What is 4NT?
#1
Posted 2019-April-24, 21:17
In the following auction, what is 4NT?
1♦ - 1♠
3♦ - 3♥ -- (creates a 100% Game-Force)
4♦ - 4NT
#2
Posted 2019-April-24, 21:22
#3
Posted 2019-April-24, 23:03
#4
Posted 2019-April-25, 00:58
Vampyr, on 2019-April-24, 23:03, said:
I am a simple person, The opening post used the qualifier "100%" (in bold font) to describe the 3♥ bid as Game Forcing - and you haven't reached game. Why would 4♦ be anything other than forcing? :}
#5
Posted 2019-April-25, 07:40
#6
Posted 2019-April-25, 10:54
#7
Posted 2019-May-03, 00:00
Because 3♥ would risk otherwise to miss the last halt to 3NT if opener holds no ♣stop like here.
The other possibilitiy would be that the responder bids with
♠Axxxx
♥Kxxx
♦x
♣QJx
3♥instead of 3NT in the hope P has 3♠ or 4♥ and finally corrects it to 4NT - what no P can understand.
As ♦ bidder I would not assume that P misbids and assume RCKB.
#8
Posted 2019-May-03, 01:29
and 4NT is the answer.
Uwe Gebhardt (P_Marlowe)
#9
Posted 2019-May-14, 11:39
#10
Posted 2019-May-14, 14:58
Partner jumped in diamonds. There are some who hold that partner cannot hold 4 hearts and jump to 3D, thinking that the values needed for the jump are equivalent to the low end of the values needed to reverse. If one has the values to bid 3D, with 4H and 6D, one has the values to bid 2H instead.

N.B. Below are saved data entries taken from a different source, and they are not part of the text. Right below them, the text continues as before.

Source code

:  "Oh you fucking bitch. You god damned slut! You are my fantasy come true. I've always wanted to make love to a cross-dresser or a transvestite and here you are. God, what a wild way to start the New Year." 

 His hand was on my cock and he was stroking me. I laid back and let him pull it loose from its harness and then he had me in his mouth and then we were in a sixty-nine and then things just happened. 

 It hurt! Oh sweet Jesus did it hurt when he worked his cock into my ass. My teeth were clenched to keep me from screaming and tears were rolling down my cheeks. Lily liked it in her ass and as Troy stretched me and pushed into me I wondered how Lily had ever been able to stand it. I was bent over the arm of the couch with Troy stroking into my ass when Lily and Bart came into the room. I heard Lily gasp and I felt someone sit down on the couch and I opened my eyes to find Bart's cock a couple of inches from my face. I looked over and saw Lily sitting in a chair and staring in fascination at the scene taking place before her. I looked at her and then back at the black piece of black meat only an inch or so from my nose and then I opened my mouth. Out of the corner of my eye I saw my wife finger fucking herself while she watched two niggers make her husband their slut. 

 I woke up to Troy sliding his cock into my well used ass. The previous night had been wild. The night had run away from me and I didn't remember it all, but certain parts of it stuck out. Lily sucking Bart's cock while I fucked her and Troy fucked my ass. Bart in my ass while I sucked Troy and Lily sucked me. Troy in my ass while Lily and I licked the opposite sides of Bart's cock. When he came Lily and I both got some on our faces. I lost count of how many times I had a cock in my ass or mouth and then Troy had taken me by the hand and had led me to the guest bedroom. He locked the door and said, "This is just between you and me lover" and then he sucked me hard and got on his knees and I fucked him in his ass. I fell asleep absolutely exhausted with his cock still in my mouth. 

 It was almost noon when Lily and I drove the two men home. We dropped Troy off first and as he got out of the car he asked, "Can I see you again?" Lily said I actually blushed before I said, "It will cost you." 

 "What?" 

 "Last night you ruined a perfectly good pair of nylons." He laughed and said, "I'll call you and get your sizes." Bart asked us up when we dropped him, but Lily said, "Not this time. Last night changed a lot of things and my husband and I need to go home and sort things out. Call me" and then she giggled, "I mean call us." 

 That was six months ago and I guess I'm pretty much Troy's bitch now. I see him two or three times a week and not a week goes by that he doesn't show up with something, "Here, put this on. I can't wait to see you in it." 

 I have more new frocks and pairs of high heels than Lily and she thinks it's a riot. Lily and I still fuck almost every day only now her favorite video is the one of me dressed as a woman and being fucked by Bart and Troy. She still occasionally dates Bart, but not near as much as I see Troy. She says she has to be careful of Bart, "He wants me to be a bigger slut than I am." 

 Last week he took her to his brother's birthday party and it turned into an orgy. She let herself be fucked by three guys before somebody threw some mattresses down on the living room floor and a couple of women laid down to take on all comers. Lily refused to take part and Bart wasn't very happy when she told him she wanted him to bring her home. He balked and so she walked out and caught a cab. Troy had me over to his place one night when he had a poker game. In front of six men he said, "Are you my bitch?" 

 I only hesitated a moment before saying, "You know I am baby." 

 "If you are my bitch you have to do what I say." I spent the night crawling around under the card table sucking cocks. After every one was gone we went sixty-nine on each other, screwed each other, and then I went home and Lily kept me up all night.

This has much going for it, as a matter of theory, since using 3H over 3D as an effort to find a 4-4 fit is inefficient (it is far better to use it as a probe...either for 3N or to elicit a spade preference, or perhaps as a pre-cursor to a slam move).
If one accepts this notion, then 3H might be natural but doesn't promise to be. It is merely a force.
Next question: would a raise of 3D to 4D be forcing? In an established partnership this would be an important factor in determining what 4N meant, but we are playing in a partnership where we have not had that discussion, and it would be foolish to bid 4D over 3D, with slam interest, when it might be passed.
So: we bid 3H and partner bid 4D. This denies spade preference, and denies a club stopper, else either 3S or 3N.
If we now bid 4N, natural, we presumably have stoppers, including in clubs. Partner's 3D call is limited. Yes, it is a good hand, but it will be roughly 15-17 hcp with 6 good diamonds: it is not unlimited, and 3D was not forcing in any way.
So why did we not bid 3N?????
On the other hand, we have bid 3H and learned nothing more than 'no spade preference and no club stopper' and now we want to keycard? Why didn't we keycard the round before?
A useful rule is that if one could have bid keycard the round earlier, and partner has provided zero more useful information, we don't keycard now. This takes discipline.
To me, the logical interpretation of this auction is that 4N is natural but forward-going. It can be passed, but it strongly encourages opener to bid again.
With a signoff in NT, responder should have bid 3N last time.
With keycard, responder should have keycarded last time.
So it is neither, and what is left? Invitational to slam.
I would not do this with anyone whose game I did not respect, and even then I'd be prepared to be wrong, in terms of deducing what partner intended. He, too, must infer something about how I will think when he makes the call.
Note that in a coherent method, it is possible to eliminate most ambiguities. Play 4D as forcing, and the need for keycard pretty much disappears, since when opener has no club stopper, he will definitely have a cuebid in a major over 4D, and now responder's 4N is unambiguously keycard. Use kickback, and one can jump to 4H over 3D as keycard, and leave a jump to 4N over 3D as invitational, with all side suits stopped.
However, we are in the land of guessing: not merely what this 'should mean', in a perfect world, but what does partner think I will take it as? This gets deep into spy v spy regressive thinking, but for me, a useful default is 'if it can be natural, it is natural'. So I opt for natural but too strong for 3N over 3D, so opener is to bid with a max and pass (or bid 5D) with a min.
#11
Posted 2019-May-14, 14:59
helene_t, on 2019-April-25, 07:40, said:
And, of course, if one wanted to bid keycard now, one should have bid keycard the round before...it is not as if opener cuebid a suit where we were worried about our holding for keycard.